Had a look at the P&S questions reference thread: https://www.physicsforums.com/showthread.php?t=400073 , and it seems no-one has asked about this derivation before, so either I'm missing something, overthinking it, or any explanations might be useful to others for future reference. Cheers!

 

[p-brane]

$${p^0} = {E_{\bf{p}}}\left( \lambda \right) = \sqrt {{{\left| {\bf{p}} \right|}^2} + m_\lambda ^2} \,\, \Rightarrow \,\,\,{E_{\bf{p}}}\left( \lambda \right){p^0} - E_{\bf{p}}^2\left( \lambda \right) = {\left( {{p^0}} \right)^2} - {\left| {\bf{p}} \right|^2} - m_\lambda ^2 = {p^2} - m_\lambda ^2$$

 

[Fysicus]

Hey p-brane, thanks for the reply.

So implicit in the first steps you make there is that at the pole region only:

p^{0} \rightarrow E_{\textbf{p}}
​

Basically you can argue 'backwards' and reinterpret E_{\textbf{p}}p^{0} where instead:

E_{\textbf{p}} \rightarrow p_{0}?
​

Or to write it another way,

2E_{\textbf{p}}(p^{0}-E_{\textbf{p}}) \rightarrow (p^{0}+E_{\textbf{p}})(p^{0}-E_{\textbf{p}})
​

Cheers!

 

[p-brane]

they state " the denominator is just that [as]p^2 - m^2_{\lambda} " . I can't see why this is the case - yes, the pole in p^{0} is in the same location as one of the poles in p^2 - m^2_{\lambda}

7.36 is a "sum over singularities" indexed by λ. If the masses are those of one-particle states, the singularities are poles. If the masses are those of multiparticle states, the singularities are branch cuts. That's why I displayed the energy as a function of the index.

 

[Fysicus]

That's true, so just so I'm understanding it correctly a quick recap, thinking of the whole thing as a function in p^{0}:

We've got an expression which is a sum over poles in p^{0} - with positions determined by the energies E_{\textbf{p}} corresponding to given states \lambda_{\textbf{p}}.

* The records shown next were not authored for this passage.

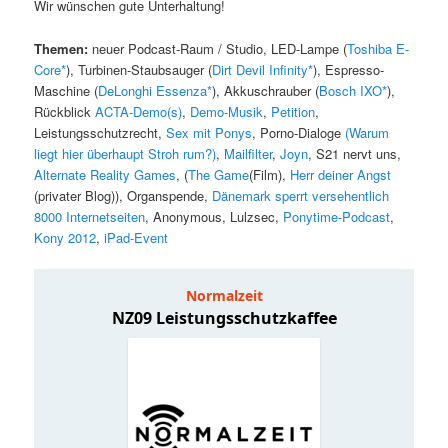
Wir wünschen gute Unterhaltung!
Themen:
neuer Podcast-Raum / Studio, LED-Lampe (
Toshiba E-
Core*
), Turbinen-Staubsauger (
Dirt Devil Infinity*
), Espresso-
Maschine (
DeLonghi Essenza*
), Akkuschrauber (
Bosch IXO*
),
Rückblick
ACTA-Demo(s)
,
Demo-Musik
,
Petition
,
Leistungsschutzrecht,
Sex mit Ponys
, Porno-Dialoge
(Warum
liegt hier überhaupt Stroh rum?)
,
Mailfilter
,
Joyn
, S21 nervt uns,
Alternate Reality Games
, (
The Game
(Film),
Herr deiner Angst
(privater Blog)), Organspende,
Dänemark sperrt versehentlich
8000 Internetseiten
, Anonymous, Lulzsec,
Ponytime-Podcast
,
Kony 2012
,
iPad-Event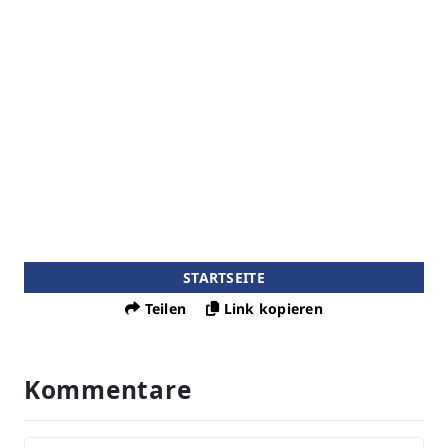
STARTSEITE
Teilen
Link kopieren
Kommentare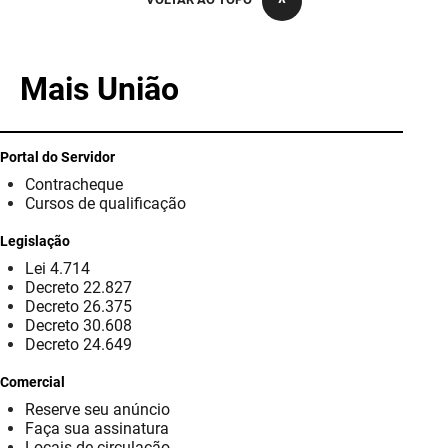
PBGÁS
PB Saúde
Mais União
PBTUR
PBPREV
Portal do Servidor
Contracheque
Projeto Cooperar
Cursos de qualificação
PROCASE
Legislação
Lei 4.714
PROCON
Decreto 22.827
Decreto 26.375
Polícia Militar
Decreto 30.608
Decreto 24.649
Polícia Civil
Comercial
Reserve seu anúncio
Rádio Tabajara
Faça sua assinatura
Locais de circulação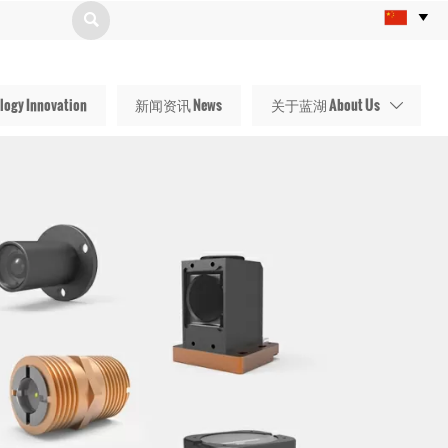


gy Innovation
新闻资讯 News
关于蓝湖 About Us
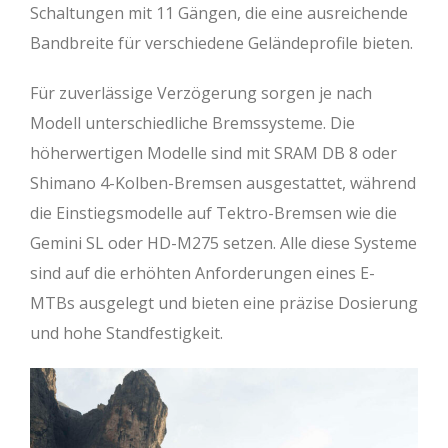
Schaltungen mit 11 Gängen, die eine ausreichende
Bandbreite für verschiedene Geländeprofile bieten.
Für zuverlässige Verzögerung sorgen je nach
Modell unterschiedliche Bremssysteme. Die
höherwertigen Modelle sind mit SRAM DB 8 oder
Shimano 4-Kolben-Bremsen ausgestattet, während
die Einstiegsmodelle auf Tektro-Bremsen wie die
Gemini SL oder HD-M275 setzen. Alle diese Systeme
sind auf die erhöhten Anforderungen eines E-
MTBs ausgelegt und bieten eine präzise Dosierung
und hohe Standfestigkeit.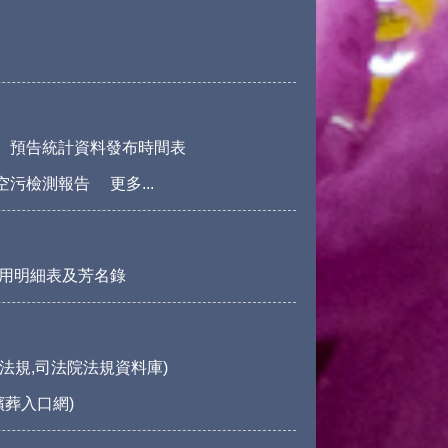
預告統計資料發布時間表
空污檢測報告
更多...
用明細表及芳名錄
法規,司法院法規資料庫)
殯葬入口網)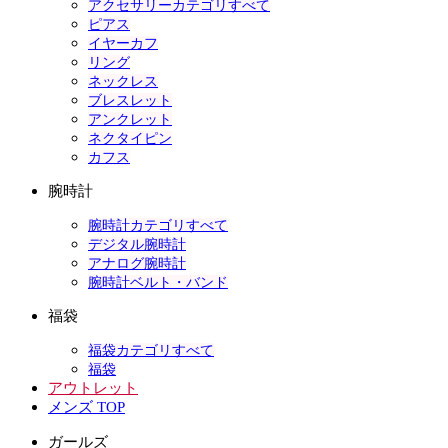
アクセサリーカテゴリすべて
ピアス
イヤーカフ
リング
ネックレス
ブレスレット
アンクレット
ネクタイピン
カフス
腕時計
腕時計カテゴリすべて
デジタル腕時計
アナログ腕時計
腕時計ベルト・バンド
福袋
福袋カテゴリすべて
福袋
アウトレット
メンズ TOP
ガールズ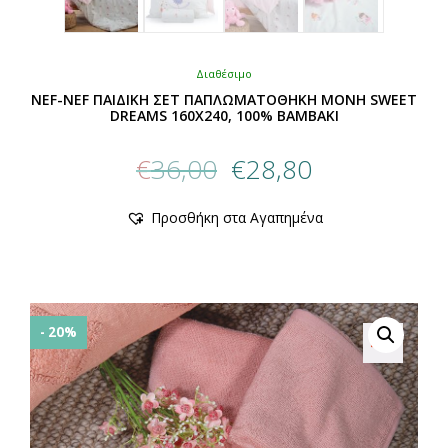
Διαθέσιμο
NEF-NEF ΠΑΙΔΙΚΗ ΣΕΤ ΠΑΠΛΩΜΑΤΟΘΗΚΗ ΜΟΝΗ SWEET
DREAMS 160Χ240, 100% BAMBAKI
Original
Η
€
36,00
€
28,80
price
τρέχουσα
was:
τιμή
Αυτό
Προσθήκη στα Αγαπημένα
€36,00.
είναι:
το
προϊόν
€28,80.
έχει
πολλαπλές
παραλλαγές.
Οι
- 20%
επιλογές
μπορούν
να
επιλεγούν
στη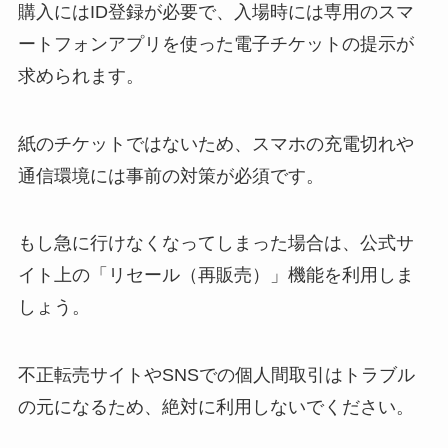
購入にはID登録が必要で、入場時には専用のスマ
ートフォンアプリを使った電子チケットの提示が
求められます。
紙のチケットではないため、スマホの充電切れや
通信環境には事前の対策が必須です。
もし急に行けなくなってしまった場合は、公式サ
イト上の「リセール（再販売）」機能を利用しま
しょう。
不正転売サイトやSNSでの個人間取引はトラブル
の元になるため、絶対に利用しないでください。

Within this there's one isolated pole defining the one-particle state, then a branch cut beyond the 2 particle threshold which is basically like a continuum of 'poles' - and it's generally true that at the region of the isolated pole this relationship that the denominator equals p^{2}-m^{2}_{\lambda} holds as we may manipulate it as above, and furthermore that on the branch cut, at the point corresponding any given state \lambda_{\textbf{p}} it also holds as each point there will have the value of m_{\lambda} to keep it generally true.

However in the void for ('unphysical') values of p^{0} between the isolated pole and branch-cut, this statement about the denominator of 7.36 being p^{2}-m^{2}_{\lambda} is not true.

Thanks again!

 

[p-brane]

Within this there's one isolated pole defining the one-particle state…

By “isolated” is meant that there’s a gap between the mass m of any one-particle state and the mass of the lightest multiparticle state, which is the two-particle state with mass 2m. In other words, the mass of anyone particle state is isolated from the continuum of masses of multiparticle states.